(Items in a dataset listing)
════════════════════
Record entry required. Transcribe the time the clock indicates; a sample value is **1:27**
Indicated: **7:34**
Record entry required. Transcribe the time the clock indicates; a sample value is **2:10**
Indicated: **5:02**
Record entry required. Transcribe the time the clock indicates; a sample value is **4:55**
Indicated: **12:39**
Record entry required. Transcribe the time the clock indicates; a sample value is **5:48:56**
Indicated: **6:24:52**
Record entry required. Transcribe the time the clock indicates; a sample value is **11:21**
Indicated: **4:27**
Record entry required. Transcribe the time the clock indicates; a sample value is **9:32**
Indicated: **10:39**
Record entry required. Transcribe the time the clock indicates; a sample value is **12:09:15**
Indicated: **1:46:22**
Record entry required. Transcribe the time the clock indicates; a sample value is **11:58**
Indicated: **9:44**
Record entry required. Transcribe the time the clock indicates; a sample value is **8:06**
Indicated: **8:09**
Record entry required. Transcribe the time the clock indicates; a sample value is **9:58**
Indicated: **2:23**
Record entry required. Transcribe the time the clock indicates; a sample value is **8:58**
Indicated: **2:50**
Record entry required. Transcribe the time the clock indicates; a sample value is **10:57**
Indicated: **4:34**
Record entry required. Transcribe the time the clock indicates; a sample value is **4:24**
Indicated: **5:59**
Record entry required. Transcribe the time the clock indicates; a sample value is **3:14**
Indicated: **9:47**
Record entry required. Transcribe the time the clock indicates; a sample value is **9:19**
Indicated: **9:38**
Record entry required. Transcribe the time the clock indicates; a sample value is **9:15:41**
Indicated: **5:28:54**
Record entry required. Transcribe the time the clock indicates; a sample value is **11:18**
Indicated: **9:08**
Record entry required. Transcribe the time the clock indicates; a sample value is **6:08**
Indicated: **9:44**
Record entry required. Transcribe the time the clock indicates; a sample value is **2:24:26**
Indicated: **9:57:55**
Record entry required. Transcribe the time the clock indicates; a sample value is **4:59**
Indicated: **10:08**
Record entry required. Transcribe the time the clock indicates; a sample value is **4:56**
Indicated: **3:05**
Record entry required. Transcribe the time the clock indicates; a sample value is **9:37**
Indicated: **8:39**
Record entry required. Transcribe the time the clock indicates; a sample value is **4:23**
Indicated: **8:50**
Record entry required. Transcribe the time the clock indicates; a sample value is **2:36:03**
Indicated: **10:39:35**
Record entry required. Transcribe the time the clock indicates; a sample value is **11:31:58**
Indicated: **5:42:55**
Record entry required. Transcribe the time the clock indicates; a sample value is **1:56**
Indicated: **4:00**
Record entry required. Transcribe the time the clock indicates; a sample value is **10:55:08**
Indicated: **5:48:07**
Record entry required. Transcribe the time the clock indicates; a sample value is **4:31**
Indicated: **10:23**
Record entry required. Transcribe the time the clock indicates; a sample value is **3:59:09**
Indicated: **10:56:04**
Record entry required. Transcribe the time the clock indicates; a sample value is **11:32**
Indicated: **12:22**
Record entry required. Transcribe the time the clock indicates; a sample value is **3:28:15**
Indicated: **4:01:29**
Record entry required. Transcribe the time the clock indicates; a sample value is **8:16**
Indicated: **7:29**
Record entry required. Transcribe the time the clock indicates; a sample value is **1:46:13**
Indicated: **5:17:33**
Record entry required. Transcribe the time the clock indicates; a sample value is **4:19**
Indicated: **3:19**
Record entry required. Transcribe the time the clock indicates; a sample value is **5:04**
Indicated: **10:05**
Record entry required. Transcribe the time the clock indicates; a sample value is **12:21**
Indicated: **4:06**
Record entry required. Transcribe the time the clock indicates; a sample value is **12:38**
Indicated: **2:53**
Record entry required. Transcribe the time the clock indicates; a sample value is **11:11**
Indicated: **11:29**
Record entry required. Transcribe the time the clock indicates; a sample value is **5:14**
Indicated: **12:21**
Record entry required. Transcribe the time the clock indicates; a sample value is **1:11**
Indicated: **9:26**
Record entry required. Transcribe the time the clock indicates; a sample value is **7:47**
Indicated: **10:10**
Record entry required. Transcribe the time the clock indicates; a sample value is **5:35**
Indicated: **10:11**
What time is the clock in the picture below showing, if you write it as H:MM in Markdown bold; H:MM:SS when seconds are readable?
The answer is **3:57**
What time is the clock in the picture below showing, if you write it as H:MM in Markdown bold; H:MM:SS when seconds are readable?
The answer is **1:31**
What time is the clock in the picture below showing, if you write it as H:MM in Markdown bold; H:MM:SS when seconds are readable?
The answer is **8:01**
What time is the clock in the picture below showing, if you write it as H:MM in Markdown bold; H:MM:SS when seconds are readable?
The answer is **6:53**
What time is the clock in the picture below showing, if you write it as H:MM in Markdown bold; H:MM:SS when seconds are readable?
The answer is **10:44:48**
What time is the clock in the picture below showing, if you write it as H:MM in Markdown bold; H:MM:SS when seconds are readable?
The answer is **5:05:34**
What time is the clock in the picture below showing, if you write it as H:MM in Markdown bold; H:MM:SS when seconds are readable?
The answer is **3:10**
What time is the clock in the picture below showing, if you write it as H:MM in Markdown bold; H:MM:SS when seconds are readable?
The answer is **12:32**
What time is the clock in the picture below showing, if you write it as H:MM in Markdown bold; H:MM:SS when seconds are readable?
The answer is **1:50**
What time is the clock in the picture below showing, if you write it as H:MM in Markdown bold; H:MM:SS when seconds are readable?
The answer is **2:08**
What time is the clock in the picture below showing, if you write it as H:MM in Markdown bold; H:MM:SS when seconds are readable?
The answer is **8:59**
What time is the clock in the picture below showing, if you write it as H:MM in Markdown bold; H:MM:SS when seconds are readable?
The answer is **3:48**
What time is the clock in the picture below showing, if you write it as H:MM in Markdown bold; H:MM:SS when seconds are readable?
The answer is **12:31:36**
════════════════════
Directions for this task: Please reproduce every line of the listing above without any changes.

Solution for this task:
Record entry required. Transcribe the time the clock indicates; a sample value is **1:27**
Indicated: **7:34**
Record entry required. Transcribe the time the clock indicates; a sample value is **2:10**
Indicated: **5:02**
Record entry required. Transcribe the time the clock indicates; a sample value is **4:55**
Indicated: **12:39**
Record entry required. Transcribe the time the clock indicates; a sample value is **5:48:56**
Indicated: **6:24:52**
Record entry required. Transcribe the time the clock indicates; a sample value is **11:21**
Indicated: **4:27**
Record entry required. Transcribe the time the clock indicates; a sample value is **9:32**
Indicated: **10:39**
Record entry required. Transcribe the time the clock indicates; a sample value is **12:09:15**
Indicated: **1:46:22**
Record entry required. Transcribe the time the clock indicates; a sample value is **11:58**
Indicated: **9:44**
Record entry required. Transcribe the time the clock indicates; a sample value is **8:06**
Indicated: **8:09**
Record entry required. Transcribe the time the clock indicates; a sample value is **9:58**
Indicated: **2:23**
Record entry required. Transcribe the time the clock indicates; a sample value is **8:58**
Indicated: **2:50**
Record entry required. Transcribe the time the clock indicates; a sample value is **10:57**
Indicated: **4:34**
Record entry required. Transcribe the time the clock indicates; a sample value is **4:24**
Indicated: **5:59**
Record entry required. Transcribe the time the clock indicates; a sample value is **3:14**
Indicated: **9:47**
Record entry required. Transcribe the time the clock indicates; a sample value is **9:19**
Indicated: **9:38**
Record entry required. Transcribe the time the clock indicates; a sample value is **9:15:41**
Indicated: **5:28:54**
Record entry required. Transcribe the time the clock indicates; a sample value is **11:18**
Indicated: **9:08**
Record entry required. Transcribe the time the clock indicates; a sample value is **6:08**
Indicated: **9:44**
Record entry required. Transcribe the time the clock indicates; a sample value is **2:24:26**
Indicated: **9:57:55**
Record entry required. Transcribe the time the clock indicates; a sample value is **4:59**
Indicated: **10:08**
Record entry required. Transcribe the time the clock indicates; a sample value is **4:56**
Indicated: **3:05**
Record entry required. Transcribe the time the clock indicates; a sample value is **9:37**
Indicated: **8:39**
Record entry required. Transcribe the time the clock indicates; a sample value is **4:23**
Indicated: **8:50**
Record entry required. Transcribe the time the clock indicates; a sample value is **2:36:03**
Indicated: **10:39:35**
Record entry required. Transcribe the time the clock indicates; a sample value is **11:31:58**
Indicated: **5:42:55**
Record entry required. Transcribe the time the clock indicates; a sample value is **1:56**
Indicated: **4:00**
Record entry required. Transcribe the time the clock indicates; a sample value is **10:55:08**
Indicated: **5:48:07**
Record entry required. Transcribe the time the clock indicates; a sample value is **4:31**
Indicated: **10:23**
Record entry required. Transcribe the time the clock indicates; a sample value is **3:59:09**
Indicated: **10:56:04**
Record entry required. Transcribe the time the clock indicates; a sample value is **11:32**
Indicated: **12:22**
Record entry required. Transcribe the time the clock indicates; a sample value is **3:28:15**
Indicated: **4:01:29**
Record entry required. Transcribe the time the clock indicates; a sample value is **8:16**
Indicated: **7:29**
Record entry required. Transcribe the time the clock indicates; a sample value is **1:46:13**
Indicated: **5:17:33**
Record entry required. Transcribe the time the clock indicates; a sample value is **4:19**
Indicated: **3:19**
Record entry required. Transcribe the time the clock indicates; a sample value is **5:04**
Indicated: **10:05**
Record entry required. Transcribe the time the clock indicates; a sample value is **12:21**
Indicated: **4:06**
Record entry required. Transcribe the time the clock indicates; a sample value is **12:38**
Indicated: **2:53**
Record entry required. Transcribe the time the clock indicates; a sample value is **11:11**
Indicated: **11:29**
Record entry required. Transcribe the time the clock indicates; a sample value is **5:14**
Indicated: **12:21**
Record entry required. Transcribe the time the clock indicates; a sample value is **1:11**
Indicated: **9:26**
Record entry required. Transcribe the time the clock indicates; a sample value is **7:47**
Indicated: **10:10**
Record entry required. Transcribe the time the clock indicates; a sample value is **5:35**
Indicated: **10:11**
What time is the clock in the picture below showing, if you write it as H:MM in Markdown bold; H:MM:SS when seconds are readable?
The answer is **3:57**
What time is the clock in the picture below showing, if you write it as H:MM in Markdown bold; H:MM:SS when seconds are readable?
The answer is **1:31**
What time is the clock in the picture below showing, if you write it as H:MM in Markdown bold; H:MM:SS when seconds are readable?
The answer is **8:01**
What time is the clock in the picture below showing, if you write it as H:MM in Markdown bold; H:MM:SS when seconds are readable?
The answer is **6:53**
What time is the clock in the picture below showing, if you write it as H:MM in Markdown bold; H:MM:SS when seconds are readable?
The answer is **10:44:48**
What time is the clock in the picture below showing, if you write it as H:MM in Markdown bold; H:MM:SS when seconds are readable?
The answer is **5:05:34**
What time is the clock in the picture below showing, if you write it as H:MM in Markdown bold; H:MM:SS when seconds are readable?
The answer is **3:10**
What time is the clock in the picture below showing, if you write it as H:MM in Markdown bold; H:MM:SS when seconds are readable?
The answer is **12:32**
What time is the clock in the picture below showing, if you write it as H:MM in Markdown bold; H:MM:SS when seconds are readable?
The answer is **1:50**
What time is the clock in the picture below showing, if you write it as H:MM in Markdown bold; H:MM:SS when seconds are readable?
The answer is **2:08**
What time is the clock in the picture below showing, if you write it as H:MM in Markdown bold; H:MM:SS when seconds are readable?
The answer is **8:59**
What time is the clock in the picture below showing, if you write it as H:MM in Markdown bold; H:MM:SS when seconds are readable?
The answer is **3:48**
What time is the clock in the picture below showing, if you write it as H:MM in Markdown bold; H:MM:SS when seconds are readable?
The answer is **12:31:36**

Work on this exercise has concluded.